Friday, 14 February 2014

Cosmic radiation from the big bang discovered

It was in 1964 and two Americans, Arno Penzias and Robert Wilson owned a communication antenna that they were trying to make use of. But they were troubled by a persistent background noise, a steady steamy hiss that made experimental work impossible. The noise came from every point in the sky, day and night, every season.

The astronomers did everything they could to track down and eliminate the noise. They tested every electrical system. They rebuilt instruments, checked circuits, wiggled wires, dusted plugs. They climbed into the dish and placed duct tape over every seam and rivet. Then they climbed back into the dish with brooms and brushes and swept away all the bird droppings.

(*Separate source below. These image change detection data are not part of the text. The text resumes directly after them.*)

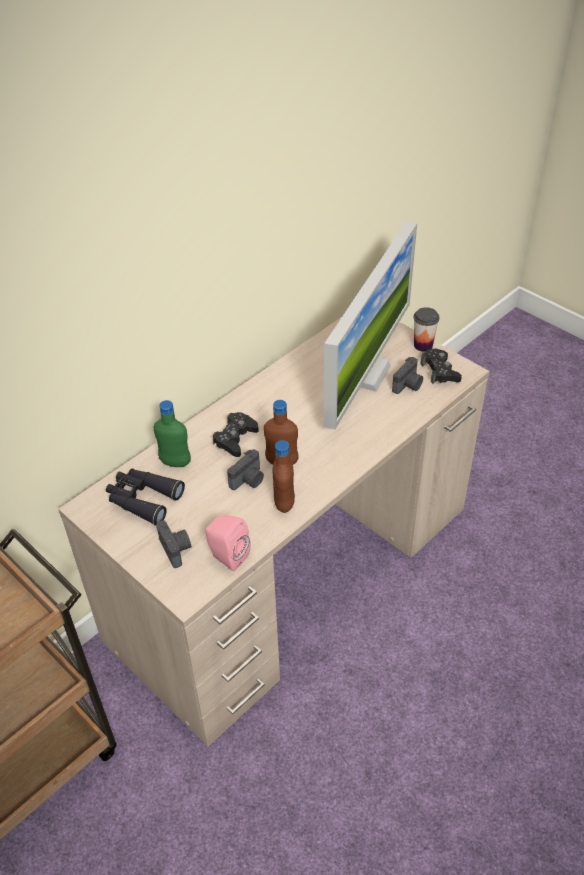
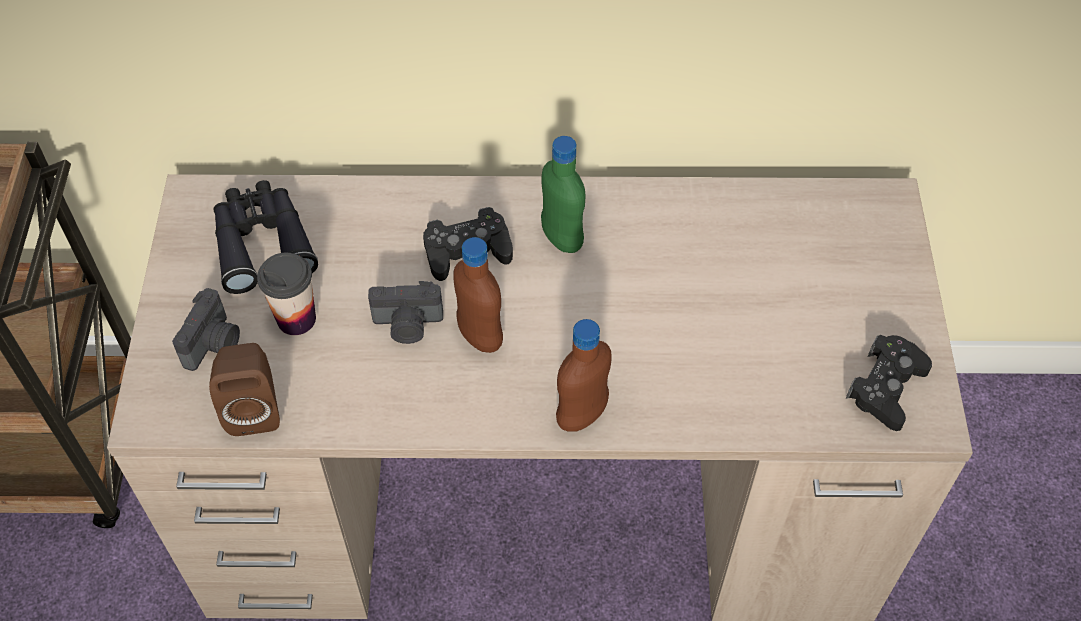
camera: 45 degrees right, 10 degrees up
green bottle [154,400,191,467] -> green bottle moved to [541,136,586,253]
pink speaker [206,515,251,571] -> brown speaker [209,343,280,436]
brown bottle [273,440,295,513] -> brown bottle moved to [556,319,612,432]
monitor [323,222,417,429] -> none
camera [392,357,423,394] -> none
cup [414,307,439,352] -> cup moved to [257,253,316,335]

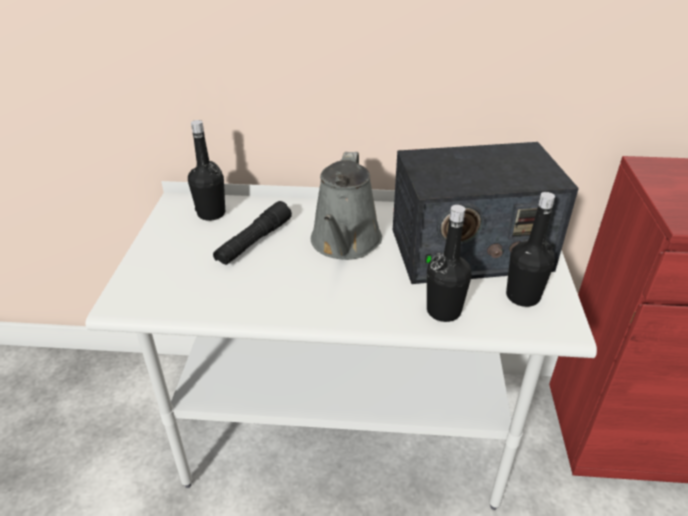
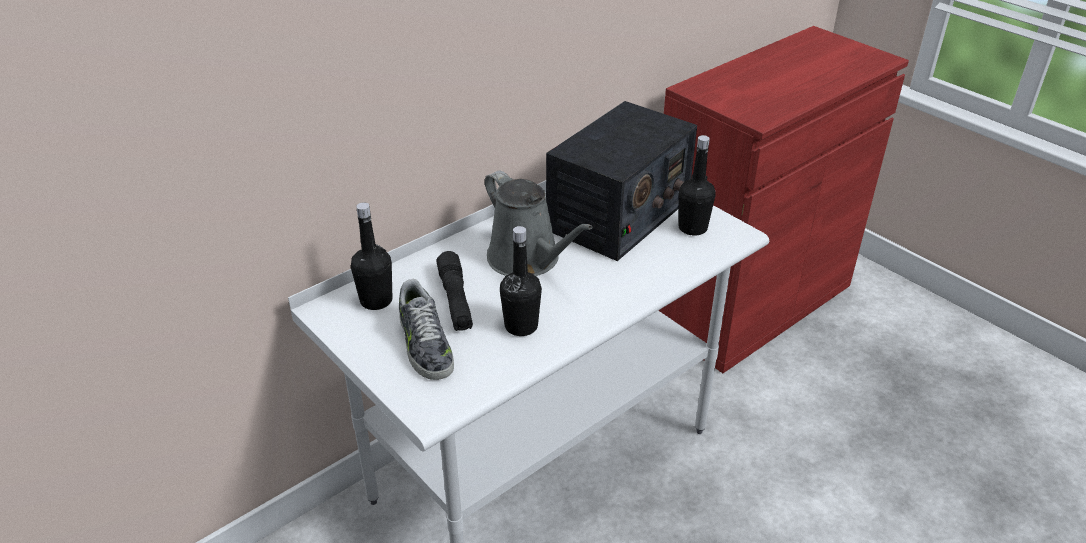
camera: 45 degrees left, 0 degrees up
black bottle [427,205,472,322] -> black bottle moved to [500,226,542,336]
none -> shoe [399,279,454,380]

But still the annoying noise was there.

Unknown to them, about 50 kilometres away researchers at a university were working on a idea that suggested years before by astrophysicist George Gamow: that if you looked deep enough in space, you should find some cosmic background radiation left over from the big bang. Gamow believed that by the time it had crossed the vastness of the universe the radiation would reach the earth in the form of microwaves. He had even suggested that the antenna that Wilson and Penzias were using would do the job of picking it up. So the noise that the antenna had picked up was what Gamow had anticipated. They had found the edge of the universe, or at least the visible part of it, 150 billion trillion kilometres away!!! They were seeing the first photons-the most ancient light in the universe- as microwaves.

   



The discovery of brown dwarfs

Not all stars are as big as normal stars, they just don't posses enough mass or a high enough temperature, not enough pressure in there core to start of major nuclear fusion reactions, stuff like that. These bodies continue to exist in space, but they are very hard to see because there temperatures and their brightness is much less than the stars that burn brightly- they are known as brown dwarf stars.

The first brown dwarf to be discovered was Gliese 229b in 1994. It is thought to be about 20 and 50 times the size of the planet Jupiter.


In 2011, what might be the coolest brown dwarf observed, its about 75 light years away from earth. Its called CFBDSIR 1458+10b and it has a temperature of around 90 degrees- about the same heat as fresh cup of tea!!!